I thought all new plates have to be stuck on as a security,when you try to remove the aliminum foil breaks away from the plate?maybe be wrong anti-tamper :wonder:

Nope, plates can be screwed or stuck.

New plates must conform to the required spec, have the appropriate BS number stamped on them and also the makers name must also be printed on the plate.

To get new legal ones that have the BS number on, go to halfords or another local motor factor and they can make the plates up. You will need the V5 and some photographic ID to prove you are the owner.

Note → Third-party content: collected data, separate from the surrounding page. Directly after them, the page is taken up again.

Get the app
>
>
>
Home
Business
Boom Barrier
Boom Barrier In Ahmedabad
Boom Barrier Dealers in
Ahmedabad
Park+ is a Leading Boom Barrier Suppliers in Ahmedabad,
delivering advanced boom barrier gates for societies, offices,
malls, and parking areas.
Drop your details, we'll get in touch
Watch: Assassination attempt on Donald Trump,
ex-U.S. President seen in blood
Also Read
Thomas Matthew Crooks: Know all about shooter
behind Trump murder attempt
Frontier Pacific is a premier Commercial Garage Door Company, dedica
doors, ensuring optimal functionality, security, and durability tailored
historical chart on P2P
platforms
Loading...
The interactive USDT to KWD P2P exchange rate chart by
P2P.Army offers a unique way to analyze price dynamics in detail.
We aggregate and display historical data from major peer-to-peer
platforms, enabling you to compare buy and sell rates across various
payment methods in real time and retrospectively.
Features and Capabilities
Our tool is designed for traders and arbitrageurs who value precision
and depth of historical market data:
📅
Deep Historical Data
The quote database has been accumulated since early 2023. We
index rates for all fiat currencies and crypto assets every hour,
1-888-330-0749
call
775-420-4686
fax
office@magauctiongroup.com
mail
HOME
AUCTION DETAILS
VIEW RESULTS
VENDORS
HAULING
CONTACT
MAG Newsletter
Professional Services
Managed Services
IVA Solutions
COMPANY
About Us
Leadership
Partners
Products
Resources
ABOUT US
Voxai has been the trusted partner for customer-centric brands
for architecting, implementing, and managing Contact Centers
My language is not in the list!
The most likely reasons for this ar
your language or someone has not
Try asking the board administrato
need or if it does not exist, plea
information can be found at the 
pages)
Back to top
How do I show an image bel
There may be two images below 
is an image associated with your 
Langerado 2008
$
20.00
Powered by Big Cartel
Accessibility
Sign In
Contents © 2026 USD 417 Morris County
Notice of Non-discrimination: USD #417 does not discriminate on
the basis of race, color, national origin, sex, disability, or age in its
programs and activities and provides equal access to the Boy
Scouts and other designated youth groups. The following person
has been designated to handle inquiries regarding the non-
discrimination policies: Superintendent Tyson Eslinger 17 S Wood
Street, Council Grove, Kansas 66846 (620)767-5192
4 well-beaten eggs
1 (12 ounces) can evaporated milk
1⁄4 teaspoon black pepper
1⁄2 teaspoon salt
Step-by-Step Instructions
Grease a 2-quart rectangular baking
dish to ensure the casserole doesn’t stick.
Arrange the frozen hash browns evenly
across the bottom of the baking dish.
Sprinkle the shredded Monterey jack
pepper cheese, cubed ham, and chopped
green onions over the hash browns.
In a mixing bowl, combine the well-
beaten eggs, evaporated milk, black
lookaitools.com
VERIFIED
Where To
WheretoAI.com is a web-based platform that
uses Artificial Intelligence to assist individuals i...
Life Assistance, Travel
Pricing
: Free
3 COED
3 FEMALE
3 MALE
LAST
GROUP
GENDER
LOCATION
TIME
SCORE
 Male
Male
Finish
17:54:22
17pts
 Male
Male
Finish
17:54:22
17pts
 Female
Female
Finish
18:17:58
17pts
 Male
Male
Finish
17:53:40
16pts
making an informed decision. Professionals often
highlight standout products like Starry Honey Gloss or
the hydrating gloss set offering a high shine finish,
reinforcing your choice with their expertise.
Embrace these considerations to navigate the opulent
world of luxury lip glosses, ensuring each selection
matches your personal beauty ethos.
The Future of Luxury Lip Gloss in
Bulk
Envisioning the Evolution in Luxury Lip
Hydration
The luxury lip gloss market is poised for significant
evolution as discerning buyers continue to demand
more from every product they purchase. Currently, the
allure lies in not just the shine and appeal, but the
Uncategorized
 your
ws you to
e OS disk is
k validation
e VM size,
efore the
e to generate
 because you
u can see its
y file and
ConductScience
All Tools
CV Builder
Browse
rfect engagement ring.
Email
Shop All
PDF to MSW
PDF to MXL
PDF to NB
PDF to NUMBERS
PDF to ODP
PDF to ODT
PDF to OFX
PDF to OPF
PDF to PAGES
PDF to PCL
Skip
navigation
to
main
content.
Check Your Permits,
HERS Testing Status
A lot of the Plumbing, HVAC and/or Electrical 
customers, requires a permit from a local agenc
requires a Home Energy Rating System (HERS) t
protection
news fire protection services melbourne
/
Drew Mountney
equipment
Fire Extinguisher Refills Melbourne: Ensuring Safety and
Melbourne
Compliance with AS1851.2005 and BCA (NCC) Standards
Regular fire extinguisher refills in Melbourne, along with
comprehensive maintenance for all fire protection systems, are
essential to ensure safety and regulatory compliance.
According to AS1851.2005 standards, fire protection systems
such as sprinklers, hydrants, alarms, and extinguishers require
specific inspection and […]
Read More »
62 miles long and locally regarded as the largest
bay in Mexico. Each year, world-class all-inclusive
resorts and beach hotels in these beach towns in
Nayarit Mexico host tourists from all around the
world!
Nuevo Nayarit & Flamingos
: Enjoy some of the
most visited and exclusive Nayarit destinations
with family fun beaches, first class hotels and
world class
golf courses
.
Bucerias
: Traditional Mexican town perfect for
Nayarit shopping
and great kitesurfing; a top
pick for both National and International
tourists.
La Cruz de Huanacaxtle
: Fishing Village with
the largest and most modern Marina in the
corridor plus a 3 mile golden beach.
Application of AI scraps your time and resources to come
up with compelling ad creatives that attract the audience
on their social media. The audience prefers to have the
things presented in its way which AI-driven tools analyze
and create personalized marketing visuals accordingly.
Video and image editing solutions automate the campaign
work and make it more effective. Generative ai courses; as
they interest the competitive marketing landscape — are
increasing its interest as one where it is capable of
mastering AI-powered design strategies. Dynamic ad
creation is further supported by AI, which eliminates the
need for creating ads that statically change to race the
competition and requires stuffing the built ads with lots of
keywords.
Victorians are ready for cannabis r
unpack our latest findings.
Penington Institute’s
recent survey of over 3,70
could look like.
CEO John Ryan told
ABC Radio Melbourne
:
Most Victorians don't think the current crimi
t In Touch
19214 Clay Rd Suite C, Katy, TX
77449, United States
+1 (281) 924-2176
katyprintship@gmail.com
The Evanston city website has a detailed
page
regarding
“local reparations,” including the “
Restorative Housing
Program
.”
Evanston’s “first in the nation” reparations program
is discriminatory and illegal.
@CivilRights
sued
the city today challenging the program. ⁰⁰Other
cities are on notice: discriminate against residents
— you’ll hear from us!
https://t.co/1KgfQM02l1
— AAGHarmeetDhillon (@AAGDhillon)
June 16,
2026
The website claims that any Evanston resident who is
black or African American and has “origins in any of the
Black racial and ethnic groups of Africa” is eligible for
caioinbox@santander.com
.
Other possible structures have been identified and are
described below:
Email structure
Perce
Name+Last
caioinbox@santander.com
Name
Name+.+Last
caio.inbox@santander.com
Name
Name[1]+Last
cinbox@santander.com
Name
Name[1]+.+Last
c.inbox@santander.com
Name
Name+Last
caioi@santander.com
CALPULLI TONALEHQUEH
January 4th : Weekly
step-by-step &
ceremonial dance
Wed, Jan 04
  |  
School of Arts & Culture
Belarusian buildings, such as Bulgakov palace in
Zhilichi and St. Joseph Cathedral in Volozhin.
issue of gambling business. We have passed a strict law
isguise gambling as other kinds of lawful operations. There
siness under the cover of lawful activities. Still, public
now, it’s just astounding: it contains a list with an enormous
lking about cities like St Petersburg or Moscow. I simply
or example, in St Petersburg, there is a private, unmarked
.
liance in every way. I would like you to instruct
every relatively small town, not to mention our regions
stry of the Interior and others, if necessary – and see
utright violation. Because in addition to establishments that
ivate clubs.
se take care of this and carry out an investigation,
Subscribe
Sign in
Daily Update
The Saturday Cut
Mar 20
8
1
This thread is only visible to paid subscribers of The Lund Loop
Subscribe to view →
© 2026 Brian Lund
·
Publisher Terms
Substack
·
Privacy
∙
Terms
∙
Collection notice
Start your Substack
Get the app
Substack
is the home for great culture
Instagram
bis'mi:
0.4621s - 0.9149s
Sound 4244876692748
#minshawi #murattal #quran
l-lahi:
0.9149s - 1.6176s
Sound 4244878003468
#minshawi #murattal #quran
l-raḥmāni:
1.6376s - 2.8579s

Use your old plates as a template, when I did mine I taped them together and used a normal drill bit and drilled through the acrylic plate from the back towards the front. Drilling is this direction reduces the risk of the backing with the printing on separating from the acylic front.

  • Author

I thought all new plates have to be stuck on as a security,when you try to remove the aliminum foil breaks away from the plate?maybe be wrong anti-tamper :wonder:

No, I had the current plates made up by Grimsby Audi 2 months ago ( private numberplate) and they screwed them on.The only stipulation regarding FIXING the plates that I know of is that you can't use black screw covers and in such a way that it alters the appearance of the letters. What I do know is, my Daughter recently bought a new Nissan Juke from Nissan and they were fixed by double sided tape. After driving home 15 miles one was hanging off!. Since then they have benn screwed on ..no problems.